= EXTRACT =

So what is a "song"? Is it a copyright? A melody and lyric?  Who owns that "song"? What rights do the owners have to control its consumption?  These questions are at the heart of today’s debate within the music business. On one side there are the record labels, publishers and a great number of artists, on the other side a large number of music consumers. I have spent a lot of time listening to the opinions of all parties and have expressed a lot of my own points of view. So as this debate evolves, what do I think today?

Well, all parties are correct. Each has a valid list of reasons and a deep passion for what they believe. So rather than keep myself in this ongoing debate, I took the summer off the public speaking circuit with the exception of doing a fun artist brainstorming session with the UK based Musictank group. I left the debate thinking that all perspectives are "right".

= TASK BRIEF =
Reproduce the passage about who owns a song word for word, from its first sentence through its last.

= EXERCISE DATA =
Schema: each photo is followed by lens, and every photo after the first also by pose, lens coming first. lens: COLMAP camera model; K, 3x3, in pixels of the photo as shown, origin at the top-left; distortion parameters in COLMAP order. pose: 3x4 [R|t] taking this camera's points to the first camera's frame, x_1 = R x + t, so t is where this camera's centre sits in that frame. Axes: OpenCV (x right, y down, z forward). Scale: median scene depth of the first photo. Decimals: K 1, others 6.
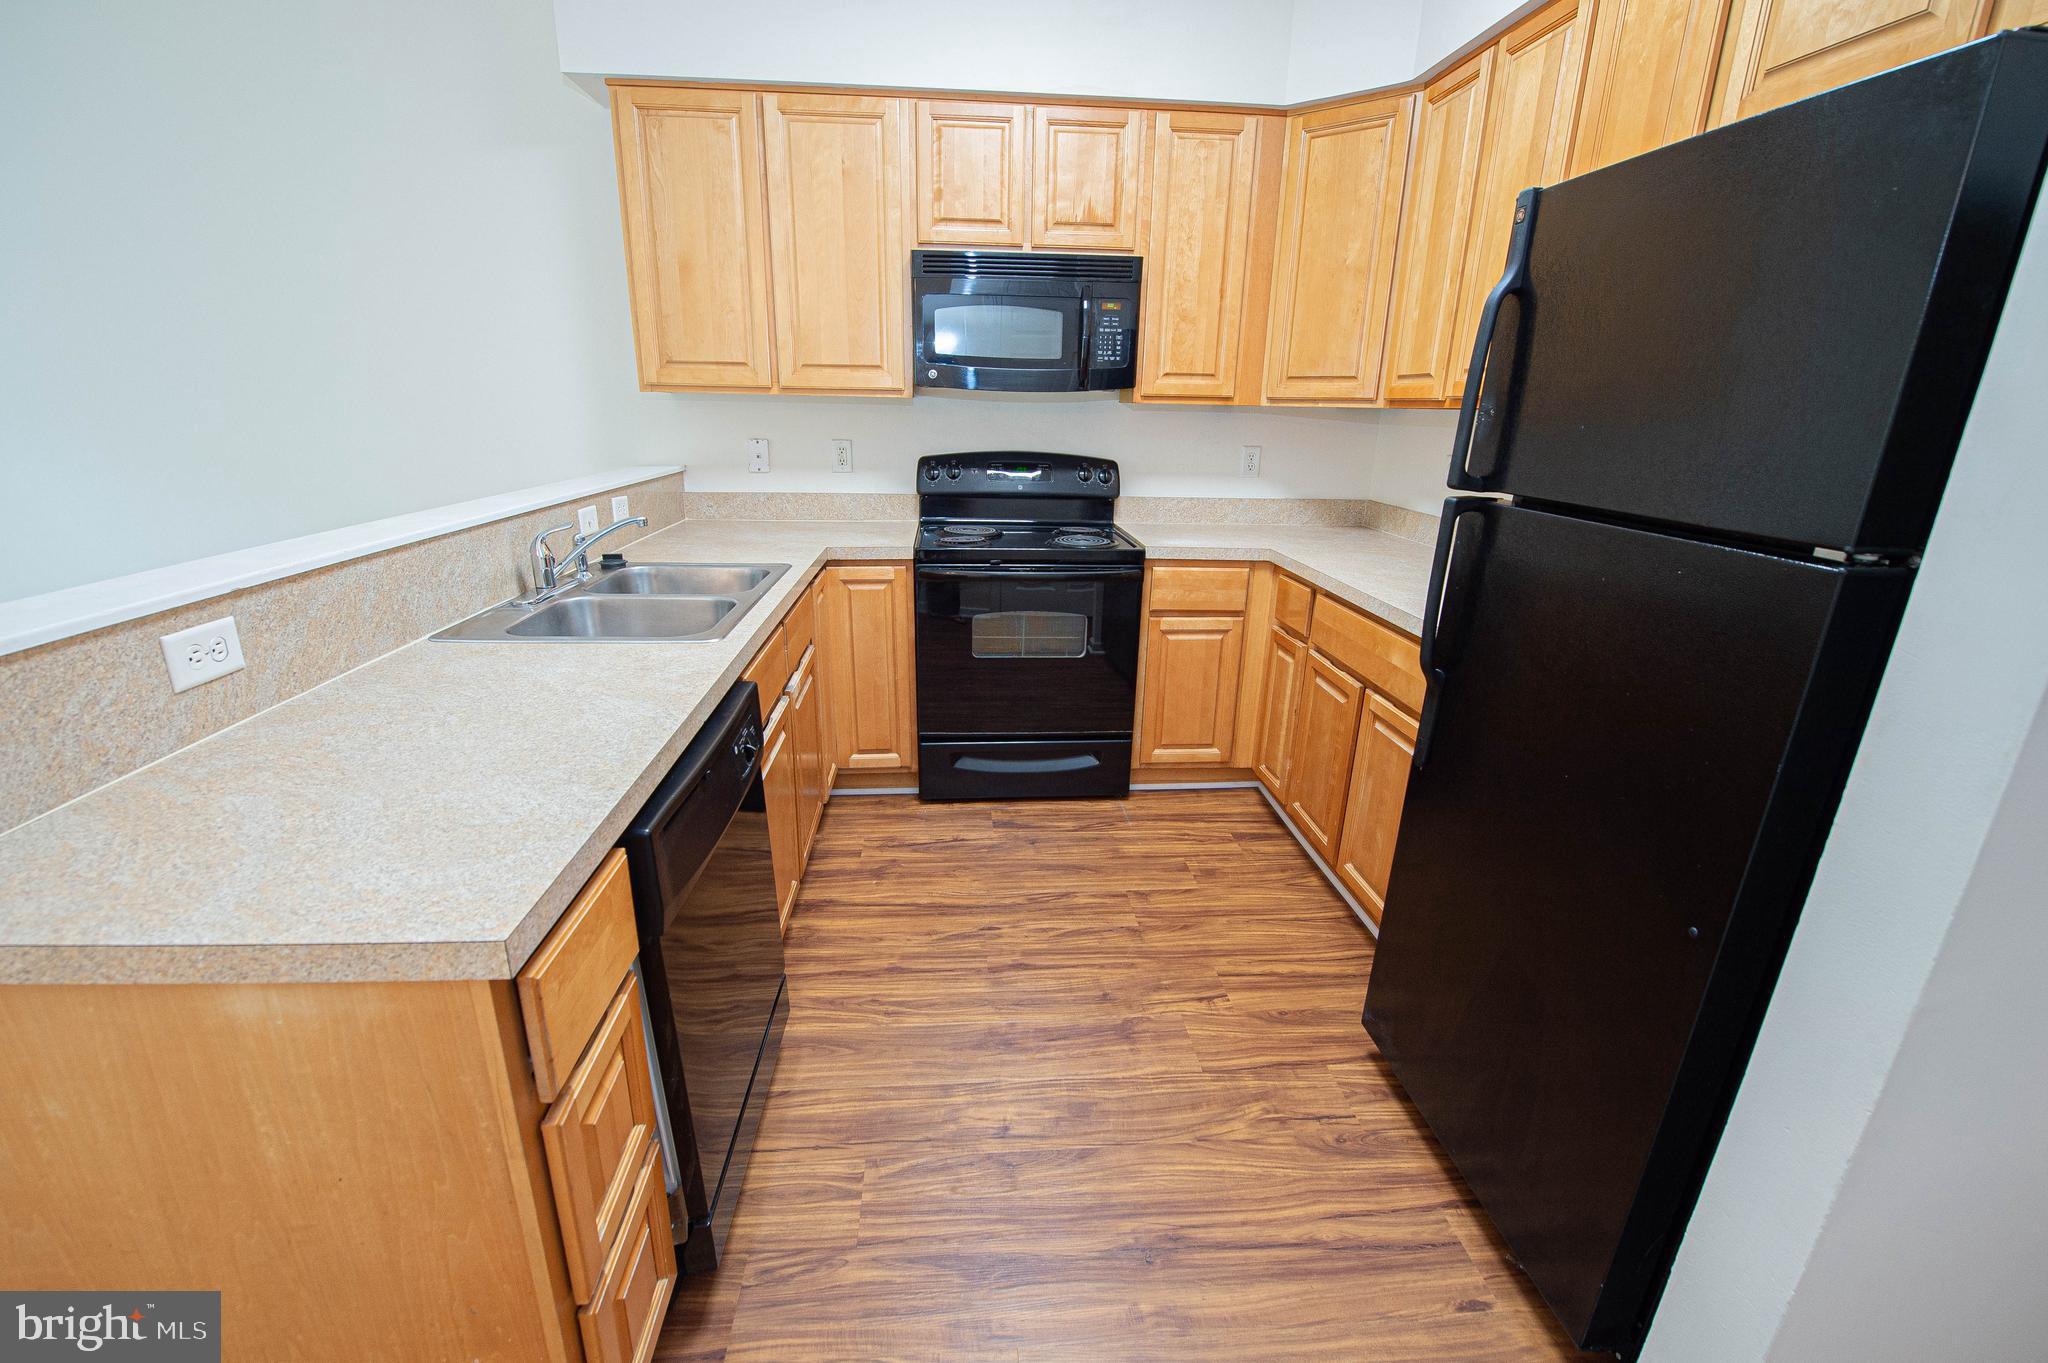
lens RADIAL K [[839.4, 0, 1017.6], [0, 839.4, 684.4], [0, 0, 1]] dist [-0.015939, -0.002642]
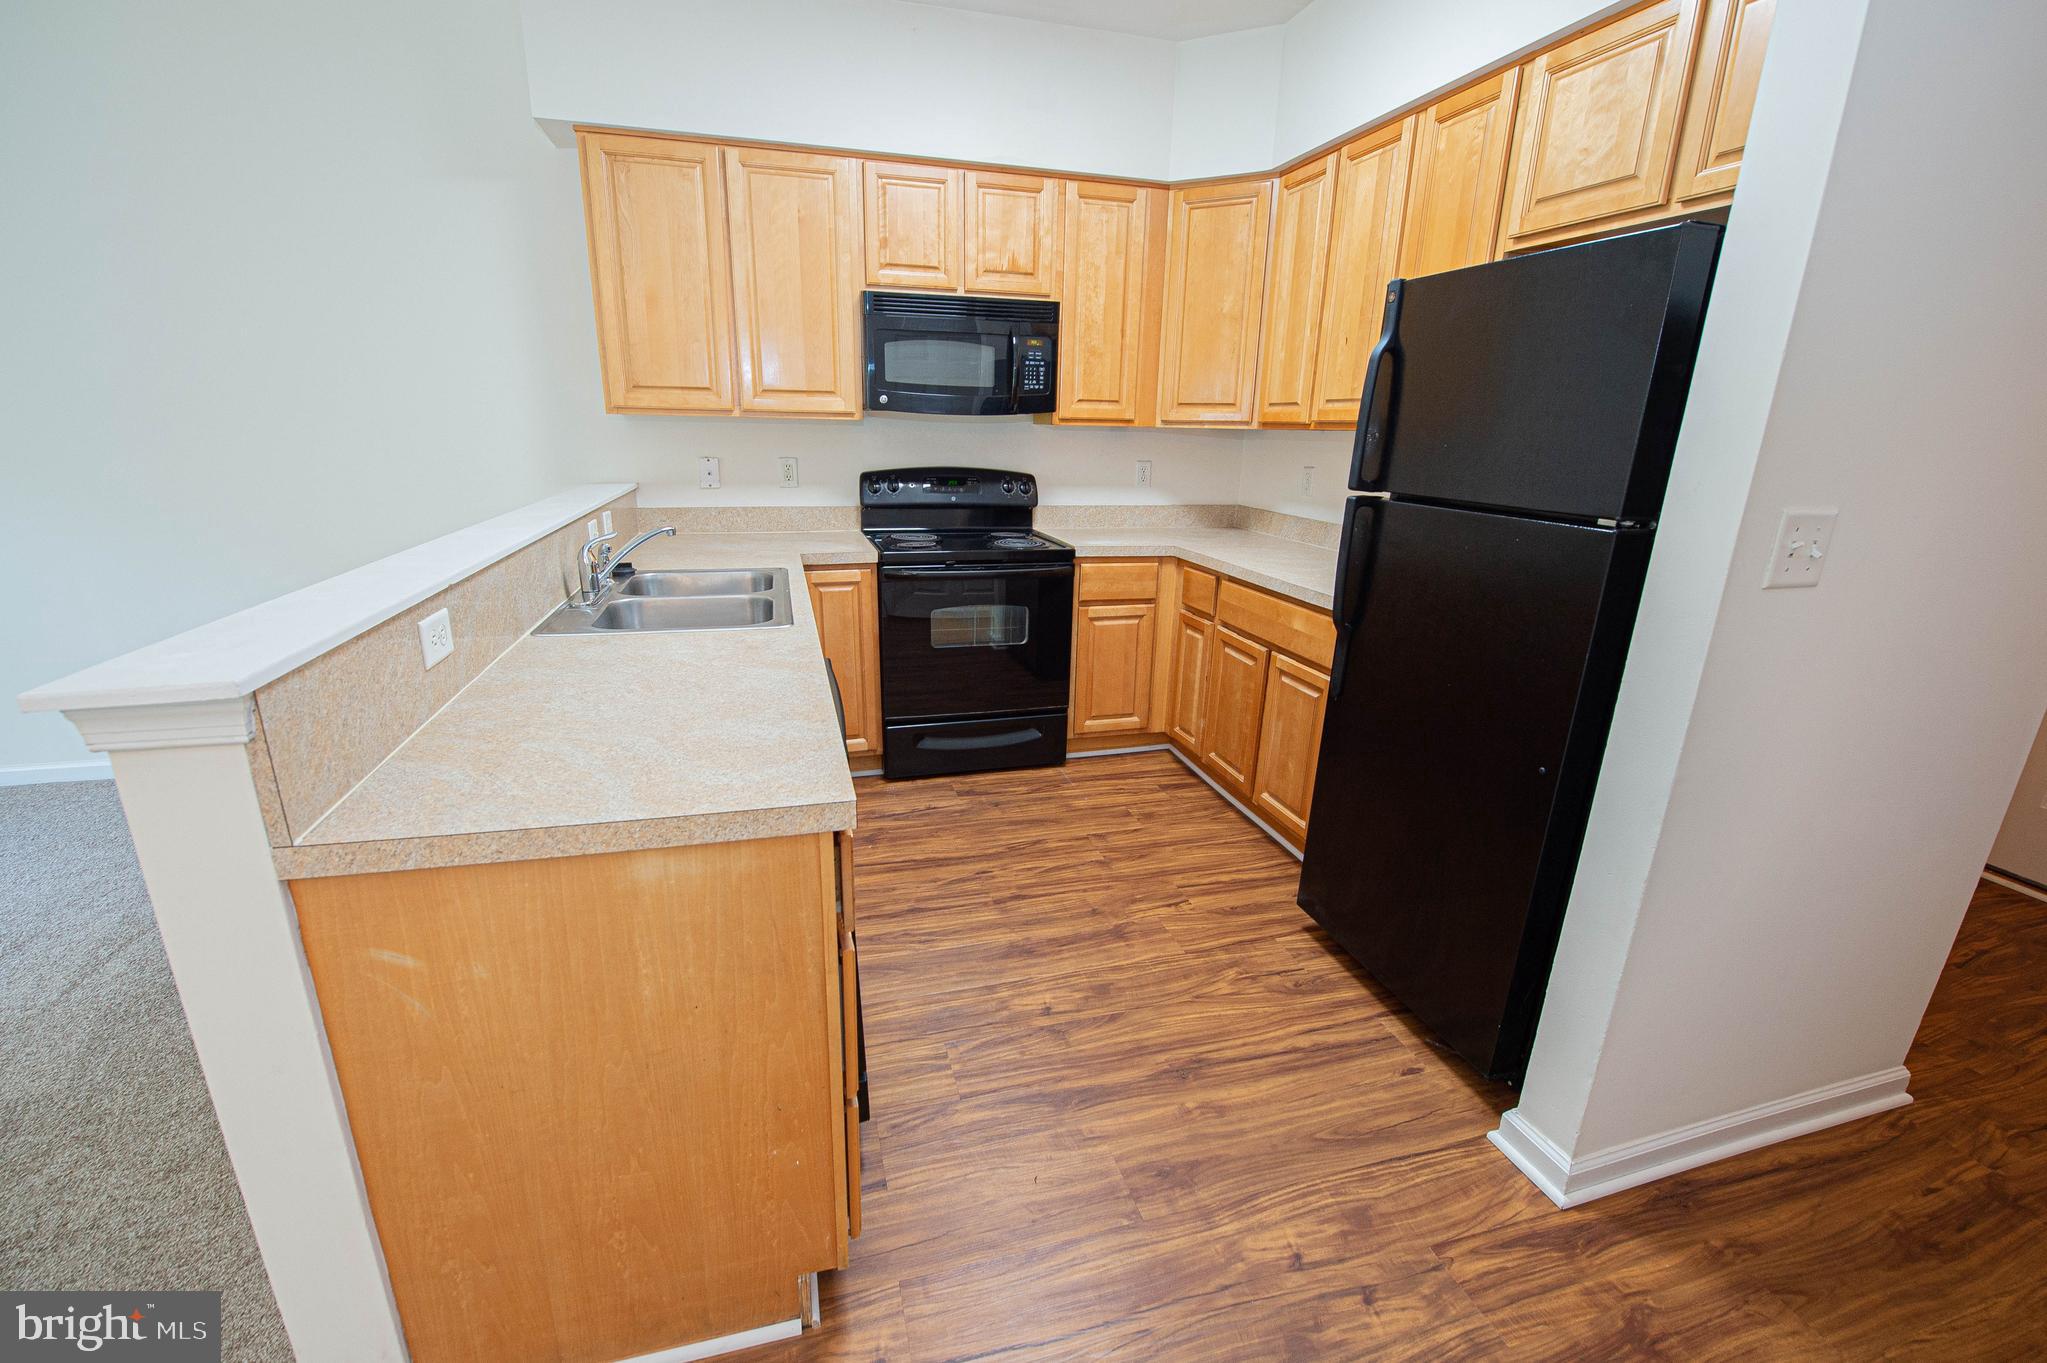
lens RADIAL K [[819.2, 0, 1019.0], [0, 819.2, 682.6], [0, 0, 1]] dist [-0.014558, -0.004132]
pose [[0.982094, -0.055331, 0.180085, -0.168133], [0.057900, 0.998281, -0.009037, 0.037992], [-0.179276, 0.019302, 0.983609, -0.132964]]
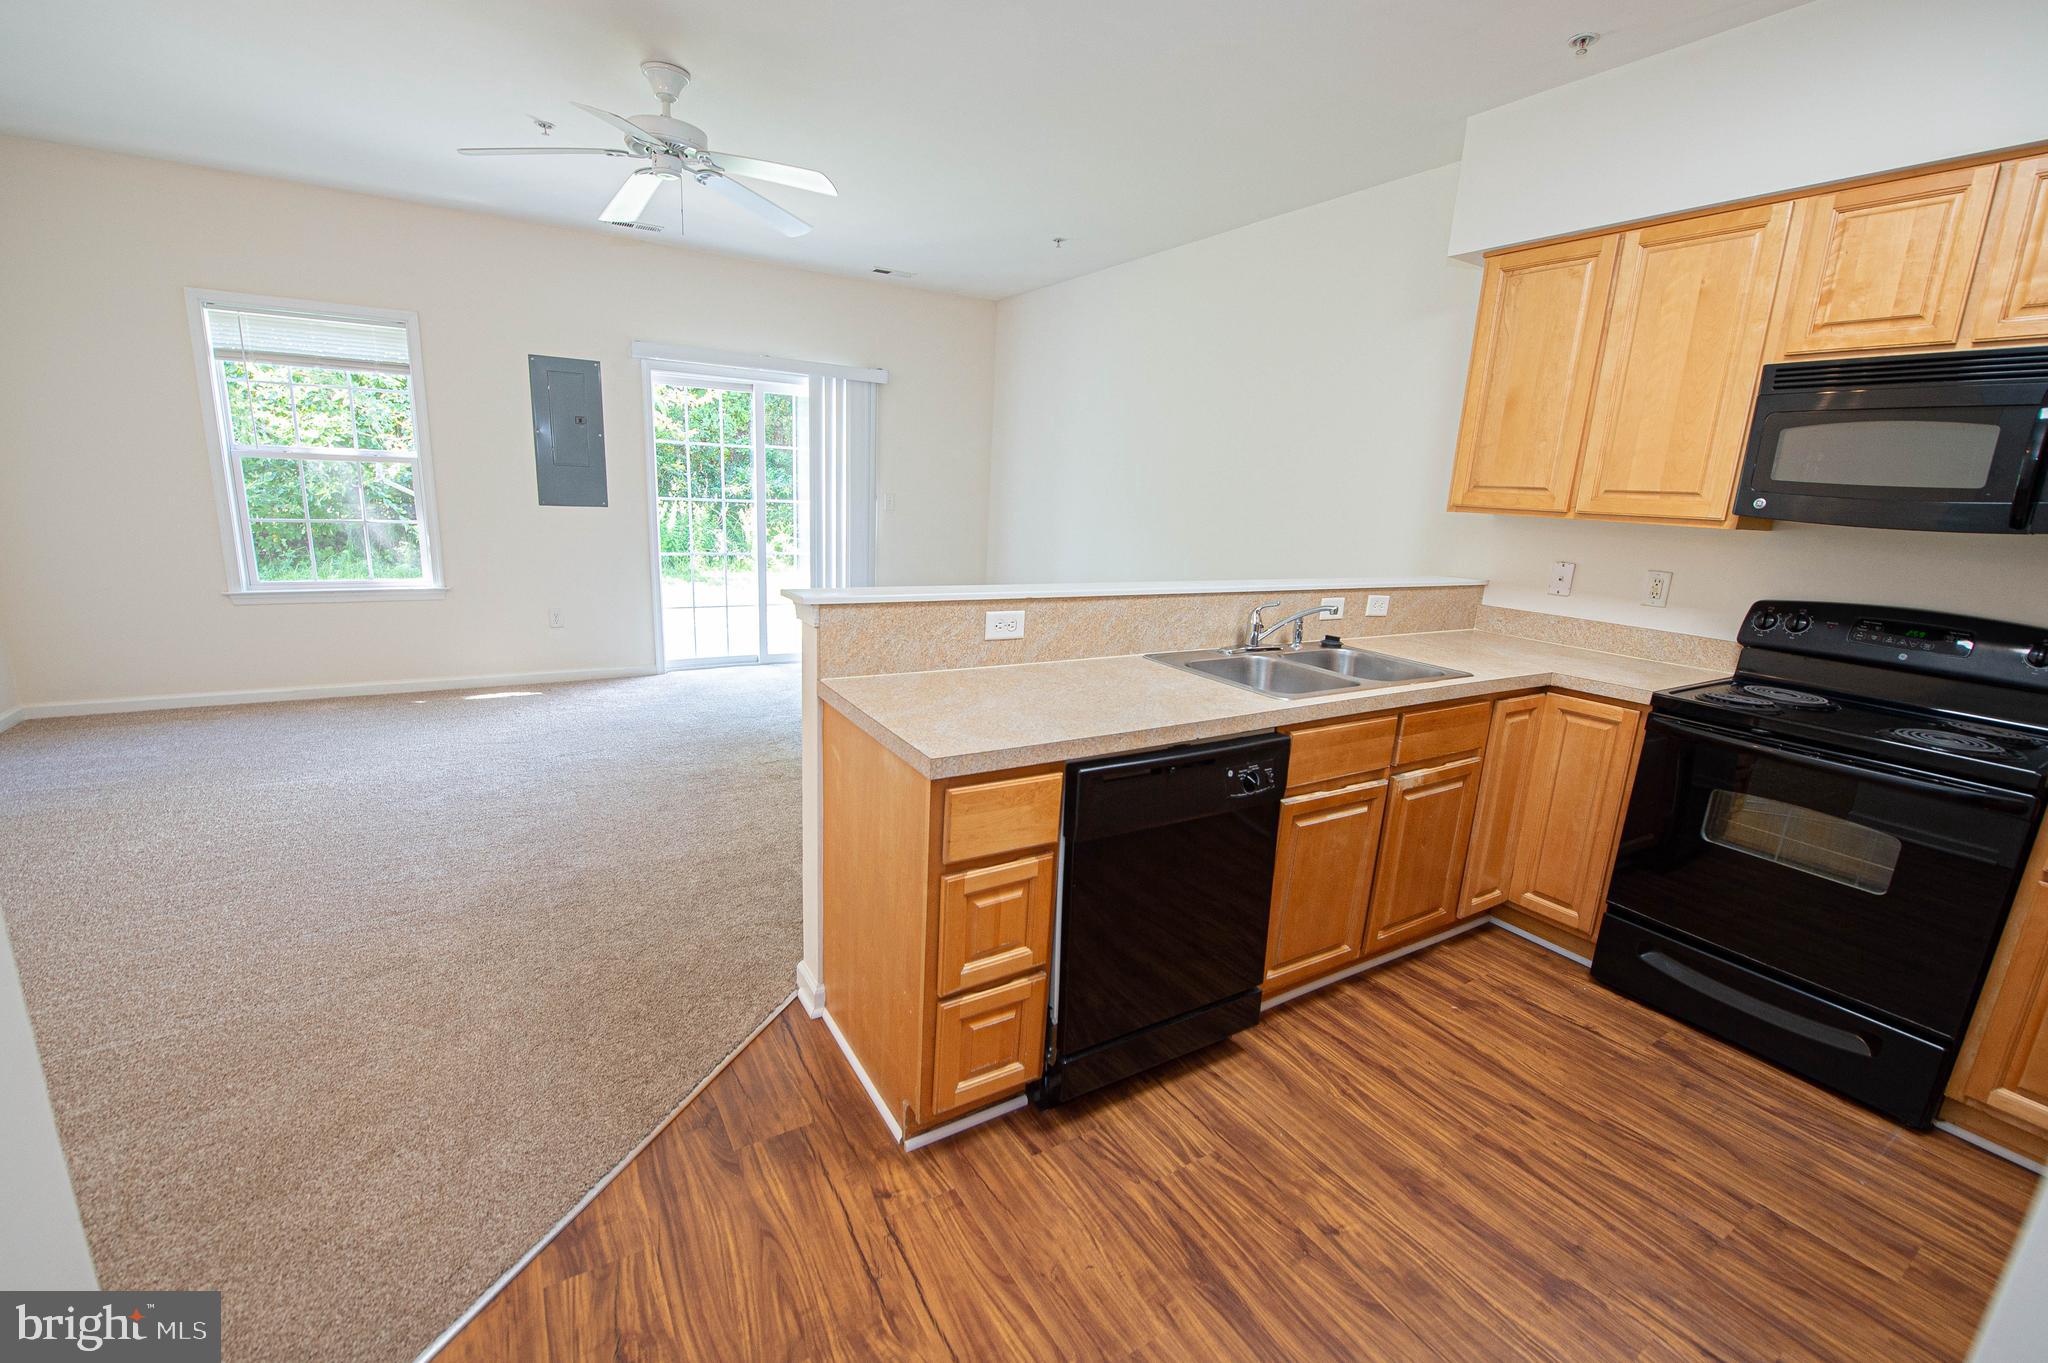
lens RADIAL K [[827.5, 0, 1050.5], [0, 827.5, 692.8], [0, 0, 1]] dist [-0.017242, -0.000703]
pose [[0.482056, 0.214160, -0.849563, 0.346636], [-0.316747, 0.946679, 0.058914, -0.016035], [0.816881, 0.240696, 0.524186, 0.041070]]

* * *

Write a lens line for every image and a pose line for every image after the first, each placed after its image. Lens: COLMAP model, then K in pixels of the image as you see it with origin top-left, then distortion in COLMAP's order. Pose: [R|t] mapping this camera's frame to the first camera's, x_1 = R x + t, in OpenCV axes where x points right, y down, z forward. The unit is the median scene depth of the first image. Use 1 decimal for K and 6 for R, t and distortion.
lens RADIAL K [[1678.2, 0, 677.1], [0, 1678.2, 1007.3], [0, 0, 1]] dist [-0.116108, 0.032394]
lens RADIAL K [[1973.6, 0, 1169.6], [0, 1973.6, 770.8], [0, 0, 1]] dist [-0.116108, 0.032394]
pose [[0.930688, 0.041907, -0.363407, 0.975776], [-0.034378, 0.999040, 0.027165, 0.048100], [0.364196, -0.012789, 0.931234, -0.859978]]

= ANSWER TO THIS EXERCISE =
So what is a "song"? Is it a copyright? A melody and lyric?  Who owns that "song"? What rights do the owners have to control its consumption?  These questions are at the heart of today’s debate within the music business. On one side there are the record labels, publishers and a great number of artists, on the other side a large number of music consumers. I have spent a lot of time listening to the opinions of all parties and have expressed a lot of my own points of view. So as this debate evolves, what do I think today?

Well, all parties are correct. Each has a valid list of reasons and a deep passion for what they believe. So rather than keep myself in this ongoing debate, I took the summer off the public speaking circuit with the exception of doing a fun artist brainstorming session with the UK based Musictank group. I left the debate thinking that all perspectives are "right".